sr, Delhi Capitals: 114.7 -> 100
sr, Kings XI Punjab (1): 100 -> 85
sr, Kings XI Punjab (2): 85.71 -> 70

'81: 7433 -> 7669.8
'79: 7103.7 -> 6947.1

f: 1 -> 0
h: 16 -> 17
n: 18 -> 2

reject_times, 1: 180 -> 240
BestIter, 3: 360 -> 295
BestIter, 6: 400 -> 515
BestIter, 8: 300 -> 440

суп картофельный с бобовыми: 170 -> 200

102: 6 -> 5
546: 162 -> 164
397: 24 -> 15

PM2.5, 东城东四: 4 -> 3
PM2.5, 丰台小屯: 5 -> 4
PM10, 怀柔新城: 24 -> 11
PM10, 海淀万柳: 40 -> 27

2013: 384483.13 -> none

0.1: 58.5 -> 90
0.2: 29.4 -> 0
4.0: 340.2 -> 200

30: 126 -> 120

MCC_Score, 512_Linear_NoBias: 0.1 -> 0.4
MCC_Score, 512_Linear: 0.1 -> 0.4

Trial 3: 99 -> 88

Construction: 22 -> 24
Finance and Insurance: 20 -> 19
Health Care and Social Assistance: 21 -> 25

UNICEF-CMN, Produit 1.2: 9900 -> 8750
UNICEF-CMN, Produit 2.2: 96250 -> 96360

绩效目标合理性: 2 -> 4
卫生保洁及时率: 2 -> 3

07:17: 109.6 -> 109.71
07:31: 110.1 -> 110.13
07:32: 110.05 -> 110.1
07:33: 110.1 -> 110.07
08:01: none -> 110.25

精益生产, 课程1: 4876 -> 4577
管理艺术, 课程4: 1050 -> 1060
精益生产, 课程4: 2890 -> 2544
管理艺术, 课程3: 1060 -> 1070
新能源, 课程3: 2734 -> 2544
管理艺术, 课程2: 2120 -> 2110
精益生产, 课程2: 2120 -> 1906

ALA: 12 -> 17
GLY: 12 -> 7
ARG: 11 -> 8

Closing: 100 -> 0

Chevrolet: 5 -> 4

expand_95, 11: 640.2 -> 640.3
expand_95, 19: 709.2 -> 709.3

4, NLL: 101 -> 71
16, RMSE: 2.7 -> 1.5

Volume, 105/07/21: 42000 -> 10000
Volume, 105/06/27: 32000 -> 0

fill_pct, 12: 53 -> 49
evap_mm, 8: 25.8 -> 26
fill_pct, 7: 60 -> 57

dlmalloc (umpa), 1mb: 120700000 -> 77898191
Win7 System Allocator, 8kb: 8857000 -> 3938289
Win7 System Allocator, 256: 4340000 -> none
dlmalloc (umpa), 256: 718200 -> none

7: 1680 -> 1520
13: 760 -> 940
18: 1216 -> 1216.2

-*-

YOUR ASSIGNMENT
Copy each line above where the string "UNICEF" occurs.

TASK ANSWER
UNICEF-CMN, Produit 1.2: 9900 -> 8750
UNICEF-CMN, Produit 2.2: 96250 -> 96360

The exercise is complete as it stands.